Seriousness about fleeting matters is common enough. Striving to be rich and prosperous in this world is not rare at all. Pains about money, and business, and politics; pains about trade, and science, and fine arts, and amusements; pains about rent, and wages, and labor, and land; pains about such matters I see in abundance both in the city and the country. But I see few who take pains about their souls. I see few anywhere who ‘strive’ to enter in through the narrow gate.

I am not surprised at all this. I read in the Bible that it is only what I am to expect. The parable of the great supper is an exact picture of things that I have seen with my own eyes ever since I became a minister (Luke 14:16). I find, as my Lord and Savior tells me, that ‘men make excuse’. One has his piece of land to see; another has his oxen to prove; a third has his family hindrances. But all this does not prevent my feeling deeply grieved for the souls of men. I grieve to think that they should have eternal life so close to them, and yet be lost because they will not ‘strive’ to enter in and be saved.

I do not know in what state of soul many of my readers may be.
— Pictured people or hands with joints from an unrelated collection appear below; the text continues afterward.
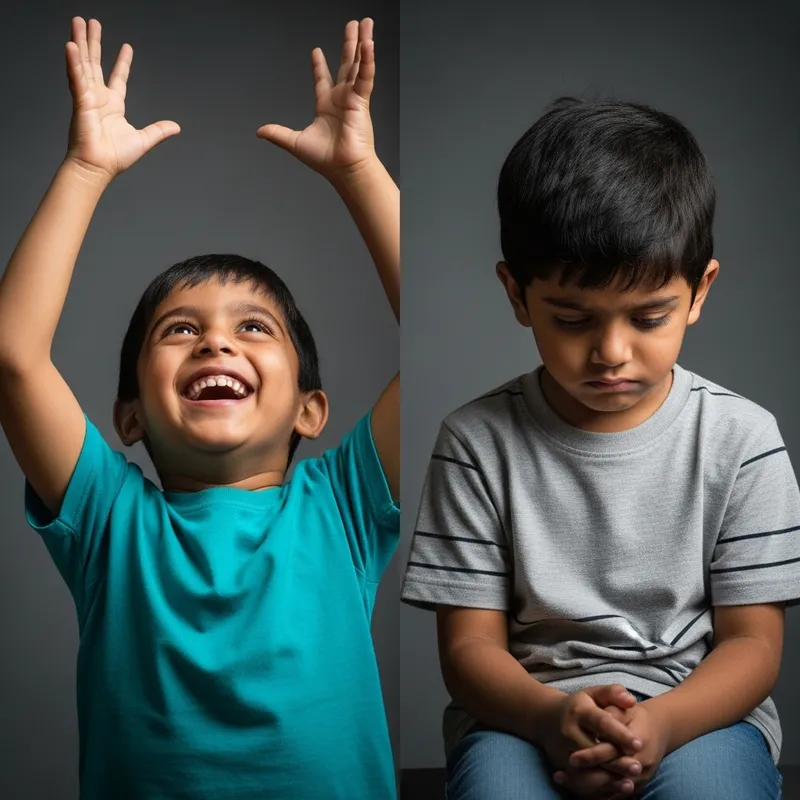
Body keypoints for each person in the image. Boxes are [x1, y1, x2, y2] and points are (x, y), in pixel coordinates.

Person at [0, 15, 399, 800]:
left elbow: (434, 317)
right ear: (129, 419)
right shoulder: (109, 521)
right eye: (180, 331)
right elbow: (13, 358)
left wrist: (358, 170)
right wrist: (85, 167)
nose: (215, 345)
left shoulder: (345, 507)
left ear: (310, 411)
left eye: (254, 328)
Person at [401, 97, 798, 799]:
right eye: (571, 318)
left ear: (700, 289)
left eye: (648, 317)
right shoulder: (476, 443)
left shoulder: (744, 440)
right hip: (519, 717)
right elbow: (468, 651)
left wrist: (665, 725)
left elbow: (753, 646)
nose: (611, 353)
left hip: (699, 716)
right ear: (517, 295)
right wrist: (552, 716)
But I warn you to take heed that you do not perish forever because you did not ‘strive’. Do not suppose that it needs some great scarlet sin to bring you to the pit of destruction. You have only to sit still and do nothing, and you will find your self eventually in hell. Yes! Satan does not ask you to walk in the steps of Cain, and Pharaoh, and Ahab, and Belshazzar, and Judas Iscariot. There is a another road to hell that is guaranteed to get you there – the road of spiritual sluggishness, spiritual laziness, and spiritual sloth. Satan has no objection to you being known as a respectable member of the Christian Church. He will let you give your offerings; he will allow you to sit comfortably in church every Sunday that you live. He knows full well that so long as you do not ‘strive’, you must come in the end to the place where the destroying maggot never dies, and the fire is never quenched. Be careful that you do not come to this end. I repeat: ‘You have only to do nothing, and you will be lost’.
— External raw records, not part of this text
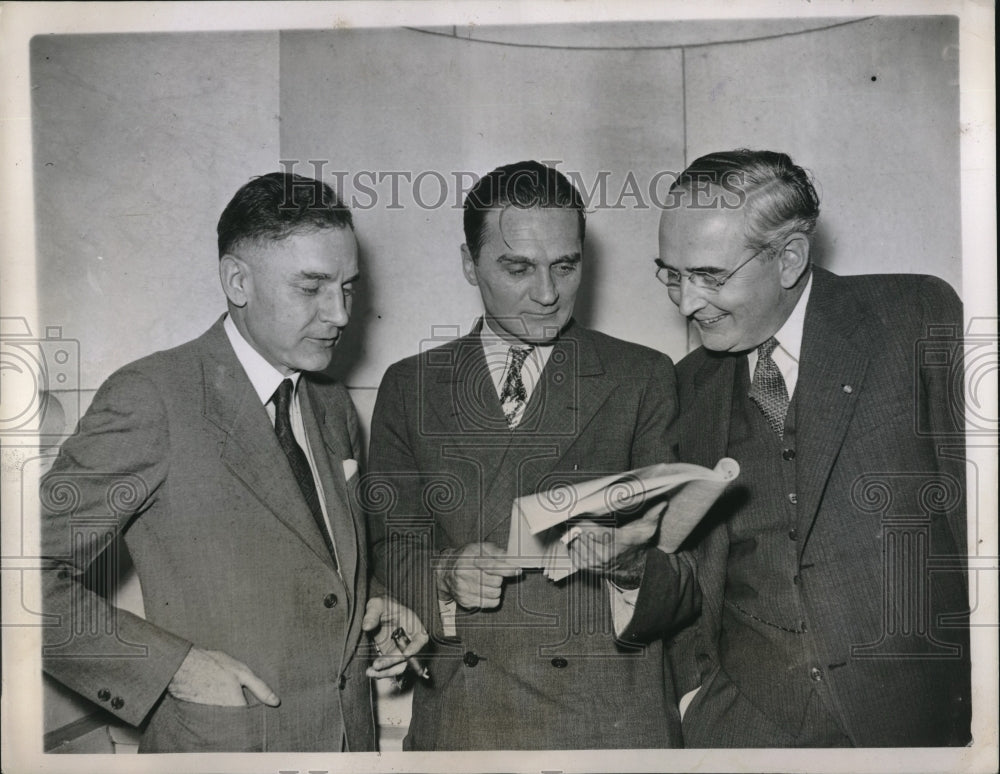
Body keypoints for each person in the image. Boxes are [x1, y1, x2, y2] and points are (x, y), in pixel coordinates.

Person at [40, 172, 426, 753]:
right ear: (238, 281)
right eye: (312, 287)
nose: (341, 314)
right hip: (224, 746)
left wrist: (374, 602)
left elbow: (310, 561)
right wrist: (172, 667)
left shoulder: (331, 403)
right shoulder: (154, 395)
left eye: (348, 287)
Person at [619, 149, 971, 746]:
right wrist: (693, 696)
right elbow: (685, 576)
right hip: (743, 728)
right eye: (672, 274)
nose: (685, 302)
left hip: (916, 721)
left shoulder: (914, 315)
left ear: (789, 258)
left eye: (709, 276)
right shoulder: (684, 387)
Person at [365, 160, 688, 750]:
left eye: (565, 266)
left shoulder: (642, 377)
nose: (547, 294)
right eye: (518, 267)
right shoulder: (410, 386)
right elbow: (389, 544)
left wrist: (624, 563)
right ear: (470, 264)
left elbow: (685, 574)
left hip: (606, 726)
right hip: (466, 724)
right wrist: (443, 573)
If you have been taught to ‘strive’ for your soul’s well-being, I beg you never to suppose you can go too far. Never give way to the idea that you are too concerned about your spiritual condition, and that there is no need for so much carefulness. Rather, be convinced in your own mind that ‘in all labor there is profit’, and that no labor is so profitable as that bestowed on the soul. It is a maxim among good farmers that the more they do for the land the more the land does for them. I am sure it should be a maxim among Christians that the more they do for their Christianity, the more their Christianity will do for them.

Watch out for the slightest inclination to be careless about such things as reading the Bible, going to church, praying and taking the Lord’s supper. Beware of shortening your prayers, your Bible reading, your private communion with God. Be careful that you do not give way to a thoughtless, lazy manner of using the weekly services of the church. Fight against any rising disposition to be sleepy, critical and fault-finding, while you listen to the preaching of the gospel. What ever you do for God, do it with all your heart, mind and strength. In other things be moderate, and dread running into extremes. In matters of the soul fear moderation just as you would fear the plague. Don’t care what man may think of you. Let it be enough for you that your Master says, ‘Strive’.